··· THE INPUT

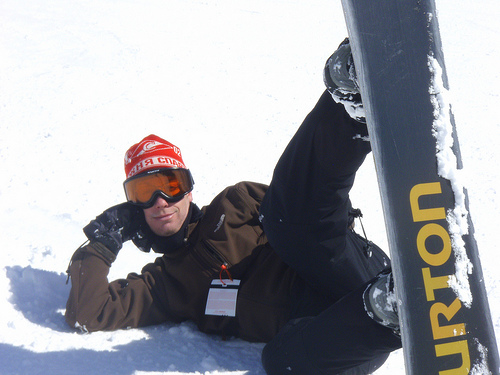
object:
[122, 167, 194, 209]
goggles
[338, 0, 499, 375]
board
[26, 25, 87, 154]
snow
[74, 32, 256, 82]
snow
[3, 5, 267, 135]
snow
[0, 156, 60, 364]
snow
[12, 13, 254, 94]
snow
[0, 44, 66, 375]
snow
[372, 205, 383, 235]
snow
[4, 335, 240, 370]
snow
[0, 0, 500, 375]
snow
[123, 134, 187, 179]
beanie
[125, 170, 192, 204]
lens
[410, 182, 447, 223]
letter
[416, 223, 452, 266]
letter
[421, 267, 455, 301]
letter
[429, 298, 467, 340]
letter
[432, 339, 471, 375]
letter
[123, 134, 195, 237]
head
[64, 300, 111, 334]
elbow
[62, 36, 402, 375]
man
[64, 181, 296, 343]
jacket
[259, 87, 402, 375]
pants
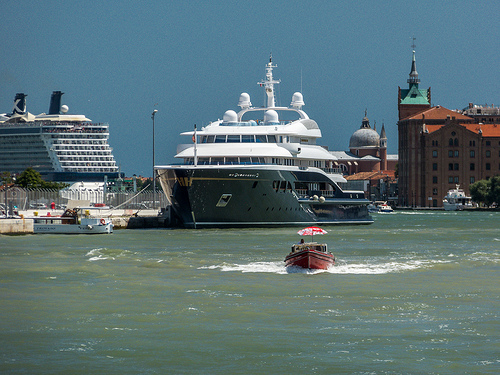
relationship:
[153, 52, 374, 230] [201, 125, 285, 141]
boat has bridge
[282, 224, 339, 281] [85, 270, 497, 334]
boat on water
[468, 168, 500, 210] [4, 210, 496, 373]
trees beside water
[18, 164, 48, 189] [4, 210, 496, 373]
trees beside water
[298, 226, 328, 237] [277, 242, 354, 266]
umbrella on boat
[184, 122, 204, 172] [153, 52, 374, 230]
flag on boat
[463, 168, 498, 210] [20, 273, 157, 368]
trees next to water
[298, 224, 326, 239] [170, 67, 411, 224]
umbrella on boat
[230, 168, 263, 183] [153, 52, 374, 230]
writing on boat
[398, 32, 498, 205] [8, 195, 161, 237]
building along shore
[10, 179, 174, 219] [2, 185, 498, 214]
metal fence along shoreline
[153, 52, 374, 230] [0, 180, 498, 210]
boat docked along shore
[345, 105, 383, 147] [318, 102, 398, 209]
dome on building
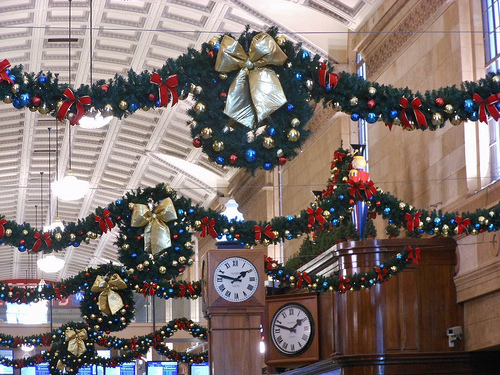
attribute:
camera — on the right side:
[438, 318, 468, 354]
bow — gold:
[213, 31, 288, 131]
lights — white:
[29, 99, 116, 276]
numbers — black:
[213, 254, 252, 298]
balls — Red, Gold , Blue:
[255, 49, 375, 124]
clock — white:
[263, 294, 321, 363]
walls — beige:
[365, 55, 470, 206]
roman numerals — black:
[287, 304, 297, 318]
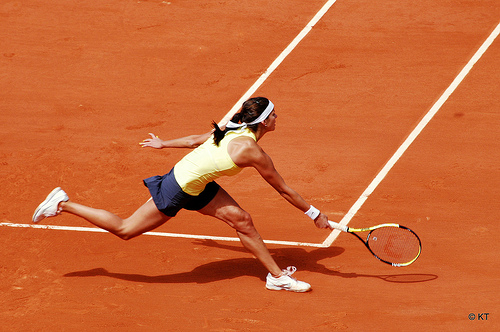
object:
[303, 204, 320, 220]
sweat band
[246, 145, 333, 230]
arm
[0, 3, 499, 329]
court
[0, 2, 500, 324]
tennis court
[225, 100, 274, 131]
headband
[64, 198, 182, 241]
right leg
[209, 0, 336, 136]
line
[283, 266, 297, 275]
laces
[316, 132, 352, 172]
ground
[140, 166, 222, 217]
skirt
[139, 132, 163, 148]
hand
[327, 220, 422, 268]
racket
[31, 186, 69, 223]
shoe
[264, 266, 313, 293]
shoe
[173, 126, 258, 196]
shirt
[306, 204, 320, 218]
wrist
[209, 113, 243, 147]
tail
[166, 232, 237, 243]
line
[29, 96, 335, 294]
player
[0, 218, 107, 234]
line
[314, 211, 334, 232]
hand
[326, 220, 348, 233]
grip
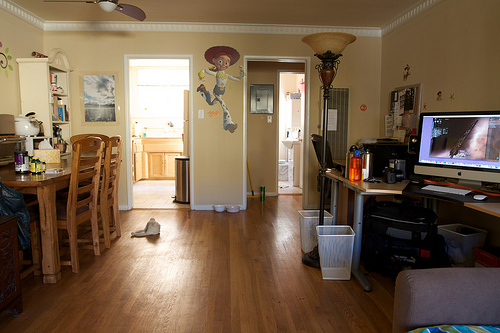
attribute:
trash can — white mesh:
[313, 222, 356, 284]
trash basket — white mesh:
[316, 224, 353, 279]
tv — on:
[410, 111, 498, 185]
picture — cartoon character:
[195, 42, 245, 132]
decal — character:
[195, 41, 245, 136]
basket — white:
[309, 219, 371, 287]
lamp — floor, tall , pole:
[297, 27, 362, 272]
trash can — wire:
[308, 221, 361, 284]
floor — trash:
[206, 232, 325, 310]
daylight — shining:
[127, 56, 189, 139]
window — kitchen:
[130, 59, 188, 129]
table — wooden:
[1, 129, 124, 274]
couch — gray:
[390, 238, 493, 329]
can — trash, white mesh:
[314, 223, 356, 283]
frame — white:
[118, 46, 206, 225]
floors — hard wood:
[183, 208, 283, 328]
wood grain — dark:
[261, 282, 382, 330]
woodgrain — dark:
[82, 270, 348, 329]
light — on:
[278, 76, 302, 167]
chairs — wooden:
[61, 131, 124, 268]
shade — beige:
[301, 29, 357, 56]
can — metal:
[171, 151, 191, 211]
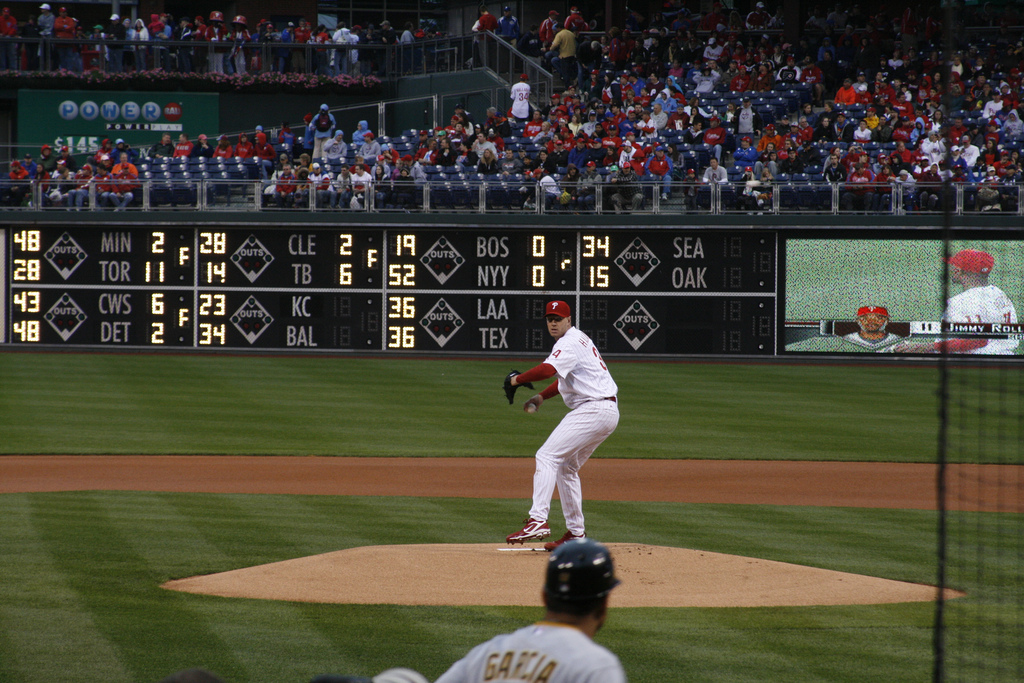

······

**EXERCISE OBJECTIVE**
Convert the listing above into a JSON list of strings with one string per line. Skip blank lines and leave out the pictures.

**SOLUTION**
[
  "object:",
  "[122, 167, 194, 209]",
  "goggles",
  "[338, 0, 499, 375]",
  "board",
  "[26, 25, 87, 154]",
  "snow",
  "[74, 32, 256, 82]",
  "snow",
  "[3, 5, 267, 135]",
  "snow",
  "[0, 156, 60, 364]",
  "snow",
  "[12, 13, 254, 94]",
  "snow",
  "[0, 44, 66, 375]",
  "snow",
  "[372, 205, 383, 235]",
  "snow",
  "[4, 335, 240, 370]",
  "snow",
  "[0, 0, 500, 375]",
  "snow",
  "[123, 134, 187, 179]",
  "beanie",
  "[125, 170, 192, 204]",
  "lens",
  "[410, 182, 447, 223]",
  "letter",
  "[416, 223, 452, 266]",
  "letter",
  "[421, 267, 455, 301]",
  "letter",
  "[429, 298, 467, 340]",
  "letter",
  "[432, 339, 471, 375]",
  "letter",
  "[123, 134, 195, 237]",
  "head",
  "[64, 300, 111, 334]",
  "elbow",
  "[62, 36, 402, 375]",
  "man",
  "[64, 181, 296, 343]",
  "jacket",
  "[259, 87, 402, 375]",
  "pants",
  "relationship:",
  "[153, 52, 374, 230] [201, 125, 285, 141]",
  "boat has bridge",
  "[282, 224, 339, 281] [85, 270, 497, 334]",
  "boat on water",
  "[468, 168, 500, 210] [4, 210, 496, 373]",
  "trees beside water",
  "[18, 164, 48, 189] [4, 210, 496, 373]",
  "trees beside water",
  "[298, 226, 328, 237] [277, 242, 354, 266]",
  "umbrella on boat",
  "[184, 122, 204, 172] [153, 52, 374, 230]",
  "flag on boat",
  "[463, 168, 498, 210] [20, 273, 157, 368]",
  "trees next to water",
  "[298, 224, 326, 239] [170, 67, 411, 224]",
  "umbrella on boat",
  "[230, 168, 263, 183] [153, 52, 374, 230]",
  "writing on boat",
  "[398, 32, 498, 205] [8, 195, 161, 237]",
  "building along shore",
  "[10, 179, 174, 219] [2, 185, 498, 214]",
  "metal fence along shoreline",
  "[153, 52, 374, 230] [0, 180, 498, 210]",
  "boat docked along shore",
  "[345, 105, 383, 147] [318, 102, 398, 209]",
  "dome on building",
  "attribute:",
  "camera — on the right side:",
  "[438, 318, 468, 354]",
  "bow — gold:",
  "[213, 31, 288, 131]",
  "lights — white:",
  "[29, 99, 116, 276]",
  "numbers — black:",
  "[213, 254, 252, 298]",
  "balls — Red, Gold , Blue:",
  "[255, 49, 375, 124]",
  "clock — white:",
  "[263, 294, 321, 363]",
  "walls — beige:",
  "[365, 55, 470, 206]",
  "roman numerals — black:",
  "[287, 304, 297, 318]",
  "object:",
  "[303, 204, 320, 220]",
  "sweat band",
  "[246, 145, 333, 230]",
  "arm",
  "[0, 3, 499, 329]",
  "court",
  "[0, 2, 500, 324]",
  "tennis court",
  "[225, 100, 274, 131]",
  "headband",
  "[64, 198, 182, 241]",
  "right leg",
  "[209, 0, 336, 136]",
  "line",
  "[283, 266, 297, 275]",
  "laces",
  "[316, 132, 352, 172]",
  "ground",
  "[140, 166, 222, 217]",
  "skirt",
  "[139, 132, 163, 148]",
  "hand",
  "[327, 220, 422, 268]",
  "racket",
  "[31, 186, 69, 223]",
  "shoe",
  "[264, 266, 313, 293]",
  "shoe",
  "[173, 126, 258, 196]",
  "shirt",
  "[306, 204, 320, 218]",
  "wrist",
  "[209, 113, 243, 147]",
  "tail",
  "[166, 232, 237, 243]",
  "line",
  "[29, 96, 335, 294]",
  "player",
  "[0, 218, 107, 234]",
  "line",
  "[314, 211, 334, 232]",
  "hand",
  "[326, 220, 348, 233]",
  "grip",
  "attribute:",
  "trash can — white mesh:",
  "[313, 222, 356, 284]",
  "trash basket — white mesh:",
  "[316, 224, 353, 279]",
  "tv — on:",
  "[410, 111, 498, 185]",
  "picture — cartoon character:",
  "[195, 42, 245, 132]",
  "decal — character:",
  "[195, 41, 245, 136]",
  "basket — white:",
  "[309, 219, 371, 287]",
  "lamp — floor, tall , pole:",
  "[297, 27, 362, 272]",
  "trash can — wire:",
  "[308, 221, 361, 284]",
  "floor — trash:",
  "[206, 232, 325, 310]",
  "daylight — shining:",
  "[127, 56, 189, 139]",
  "window — kitchen:",
  "[130, 59, 188, 129]",
  "table — wooden:",
  "[1, 129, 124, 274]",
  "couch — gray:",
  "[390, 238, 493, 329]",
  "can — trash, white mesh:",
  "[314, 223, 356, 283]",
  "frame — white:",
  "[118, 46, 206, 225]",
  "floors — hard wood:",
  "[183, 208, 283, 328]",
  "wood grain — dark:",
  "[261, 282, 382, 330]",
  "woodgrain — dark:",
  "[82, 270, 348, 329]",
  "light — on:",
  "[278, 76, 302, 167]",
  "chairs — wooden:",
  "[61, 131, 124, 268]",
  "shade — beige:",
  "[301, 29, 357, 56]",
  "can — metal:",
  "[171, 151, 191, 211]"
]